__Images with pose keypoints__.
::::

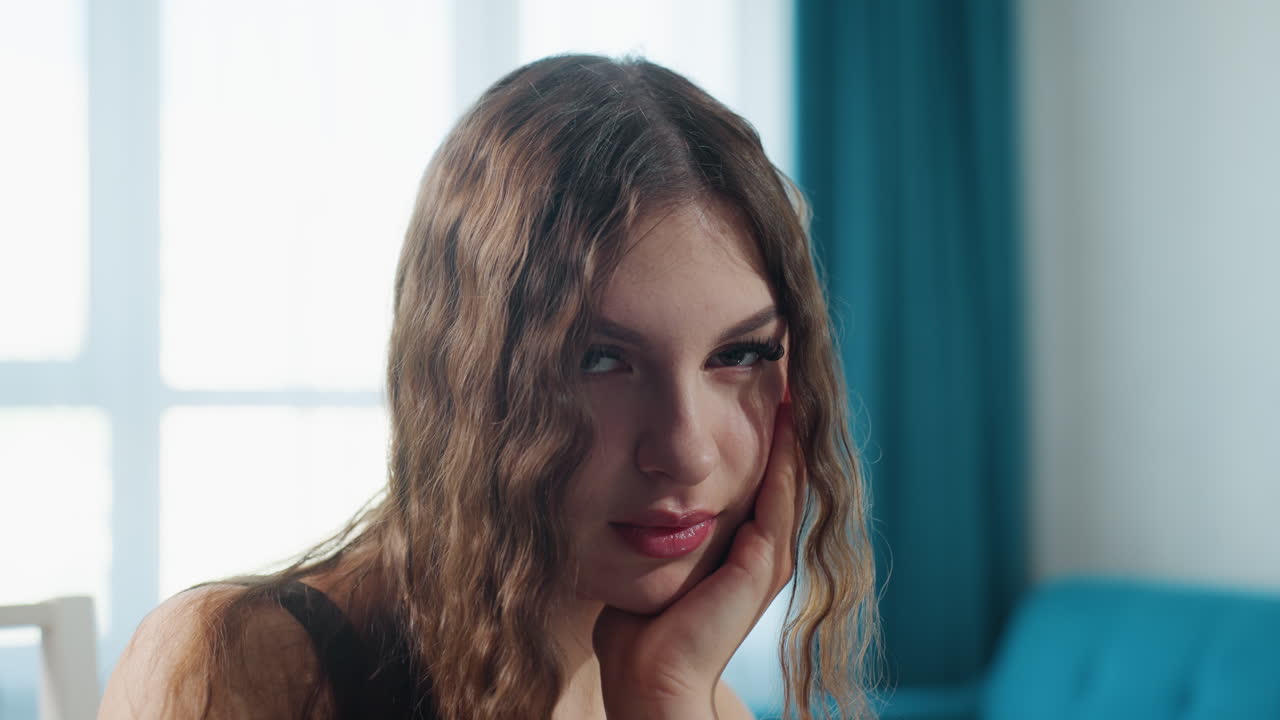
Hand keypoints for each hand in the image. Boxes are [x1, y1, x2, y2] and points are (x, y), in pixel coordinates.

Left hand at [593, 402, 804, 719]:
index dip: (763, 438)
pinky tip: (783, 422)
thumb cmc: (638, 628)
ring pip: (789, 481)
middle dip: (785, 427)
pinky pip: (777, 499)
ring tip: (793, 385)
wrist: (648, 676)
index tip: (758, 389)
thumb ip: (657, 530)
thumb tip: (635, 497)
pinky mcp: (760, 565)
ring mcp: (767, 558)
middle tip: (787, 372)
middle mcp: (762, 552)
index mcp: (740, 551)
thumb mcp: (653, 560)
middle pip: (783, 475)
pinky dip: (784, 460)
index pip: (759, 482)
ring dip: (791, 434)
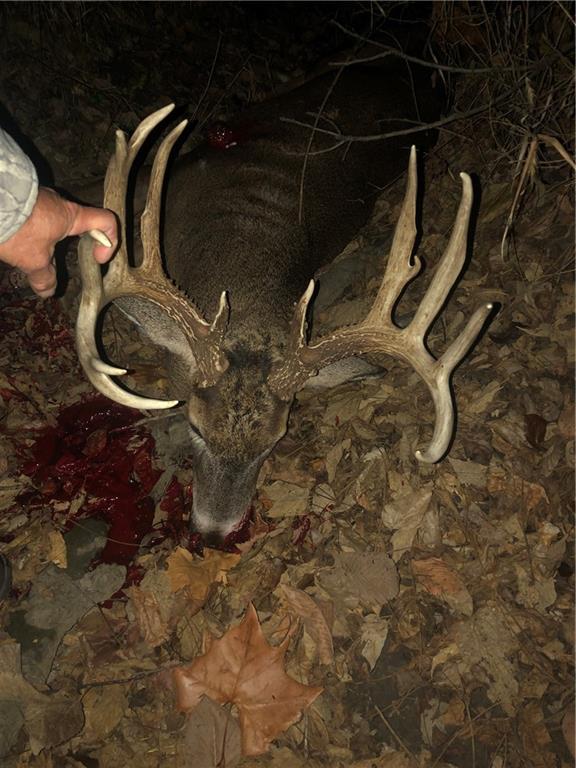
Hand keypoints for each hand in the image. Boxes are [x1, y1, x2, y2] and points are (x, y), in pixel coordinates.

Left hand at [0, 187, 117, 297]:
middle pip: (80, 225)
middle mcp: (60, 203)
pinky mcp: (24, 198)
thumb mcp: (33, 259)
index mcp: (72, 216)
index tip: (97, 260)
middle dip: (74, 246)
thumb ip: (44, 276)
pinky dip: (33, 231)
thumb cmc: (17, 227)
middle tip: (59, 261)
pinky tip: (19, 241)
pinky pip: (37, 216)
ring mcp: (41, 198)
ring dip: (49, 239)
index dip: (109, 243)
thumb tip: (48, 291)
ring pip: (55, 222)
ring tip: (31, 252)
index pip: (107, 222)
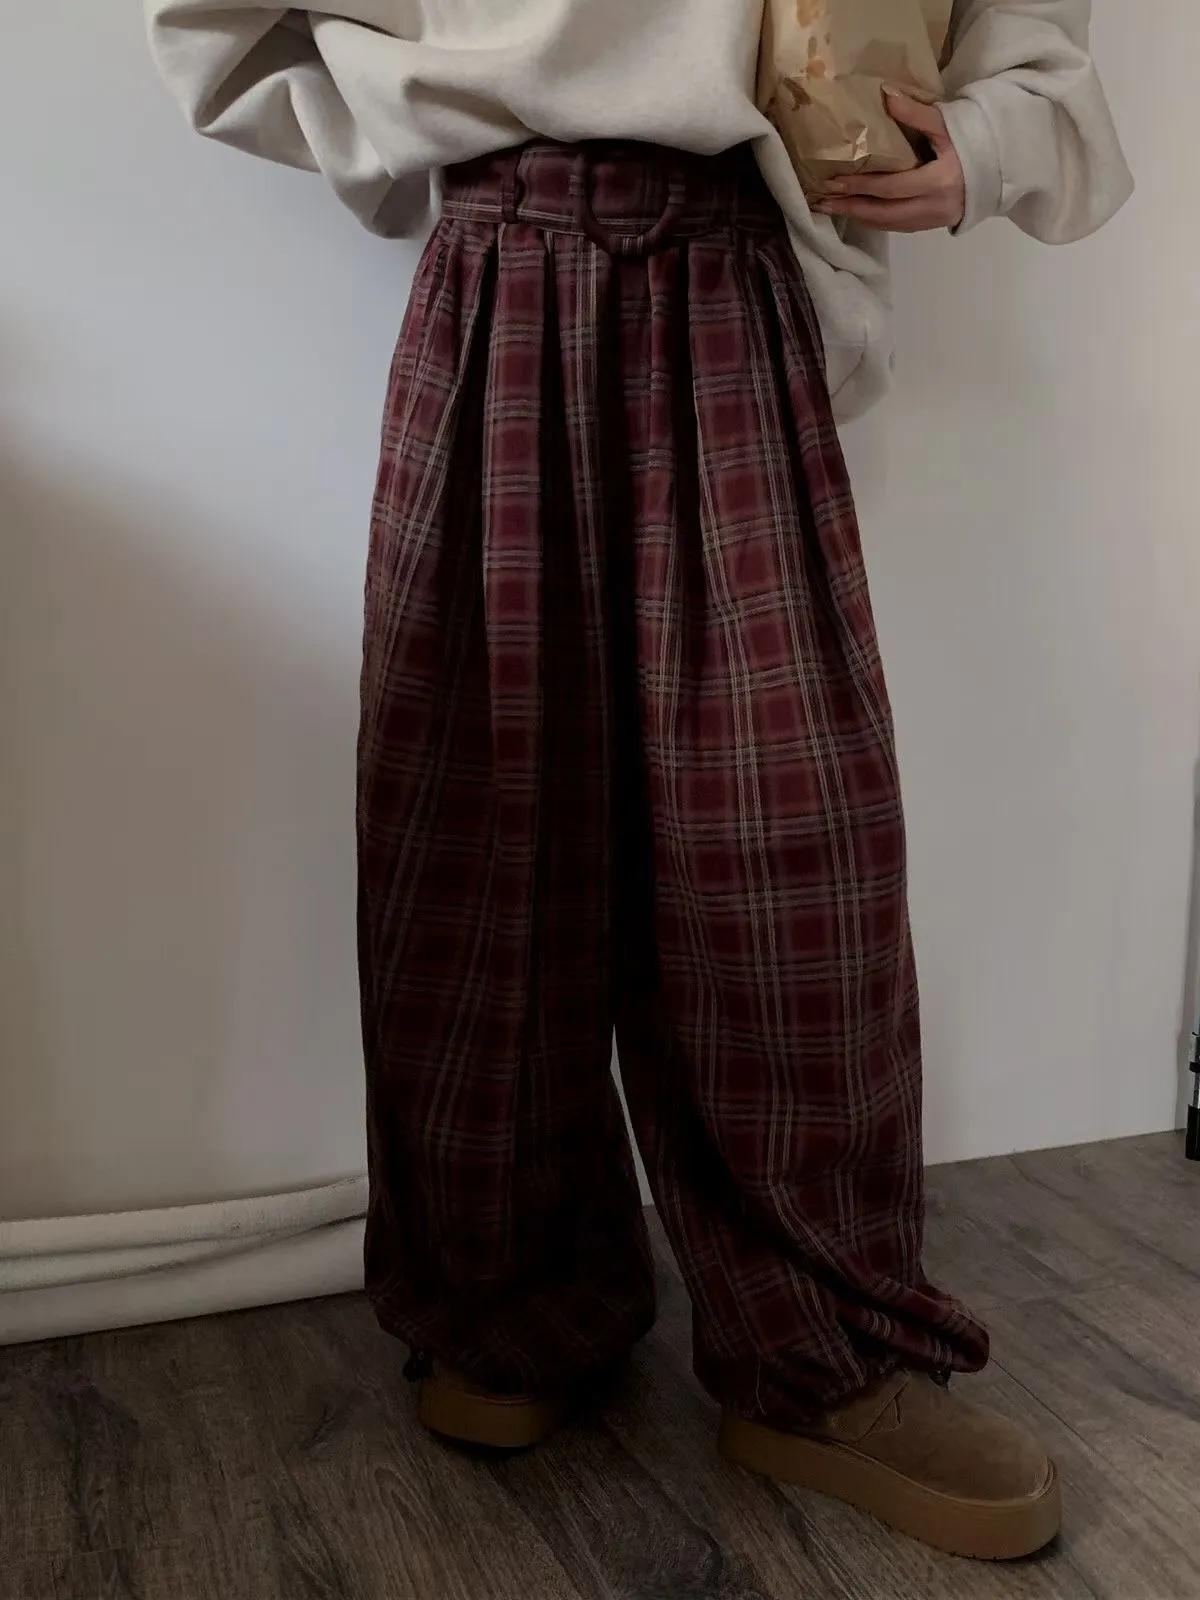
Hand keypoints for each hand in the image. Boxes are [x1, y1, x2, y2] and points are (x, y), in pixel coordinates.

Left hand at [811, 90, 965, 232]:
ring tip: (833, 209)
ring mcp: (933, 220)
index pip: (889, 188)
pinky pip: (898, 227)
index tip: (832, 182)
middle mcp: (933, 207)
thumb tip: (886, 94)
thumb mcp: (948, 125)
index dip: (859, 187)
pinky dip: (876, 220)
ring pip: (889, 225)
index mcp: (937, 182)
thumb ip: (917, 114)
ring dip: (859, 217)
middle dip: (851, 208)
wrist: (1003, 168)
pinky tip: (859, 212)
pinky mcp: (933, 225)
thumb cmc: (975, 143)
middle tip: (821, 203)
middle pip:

::::

__Instructions to follow__.
Could you output all of the entries above exactly? Leave the pictures out.

__Answer to the problem__.
Hand keypoints for each hand in the image. Boxes are [x1, y1, x2, y2] and points are (x, y), in pixel coordinates.

Left hand at [593, 402, 804, 719]:
index dip: (763, 438)
pinky tip: (783, 422)
thumb cmc: (638, 628)
ring pip: (789, 481)
middle dip: (785, 427)
pinky pip: (777, 499)
ring tip: (793, 385)
wrist: (648, 676)
index tip: (758, 389)
thumb ip: (657, 530)
thumb tip: (635, 497)
pinky mcp: (760, 565)
ring mcp: (767, 558)
middle tip: (787, 372)
middle mcp: (762, 552)
index mcp: (740, 551)
thumb mcp: (653, 560)
middle pip: (783, 475)
pinky dip: (784, 460)
index pip: (759, 482)
ring dip: (791, 434)
Hand keypoints for each hand in the image. Boxes are [x1, y1, x2, y2] and points are (x, y), in pixel coordinates.

Left hand at [0, 187, 117, 297]:
middle pip: (80, 225)
middle mcp: (60, 203)
pinky mcp: (24, 198)
thumb mcp: (33, 259)
index mcp: (72, 216)
index tip: (97, 260)
middle dip: (74, 246)
thumb ip: (44, 276)
pinky dip: (33, 231)
thumb cmc: (17, 227)
middle tip: (59, 261)
pinky tip: (19, 241)
pinky pip: (37, 216)
ring mcp: (41, 198)
ring dip: (49, 239)
index dip: (109, 243)
thumb tip: (48, 291)
ring pip: (55, 222)
ring tip: (31, 252)
index pip: (107, 222)
Hand keypoints for each hand in the image. Boxes are [x1, y1, x2, y2] and points are (x, y), in pixel coordinates.

Left hand at [811, 90, 965, 232]:
ring tip: (833, 209)
ring mcp: (933, 220)
index pip: (889, 188)
pinky pip: (898, 227)
index tip: (832, 182)
middle mcp: (933, 207)
thumb tip: (886, 94)
thumb mcp: (948, 125)
index dip: (859, 187)
pinky dip: (876, 220)
ring pip: (889, 225)
index mcp: (937, 182)
thumb ip: (917, 114)
ring dip: (859, 217)
middle dip: (851, 208)
wrist: (1003, 168)
pinky tip: (859, 212)
pinky mcp: (933, 225)
thumb cmc: (975, 143)
middle tip: (821, 203)
middle pip:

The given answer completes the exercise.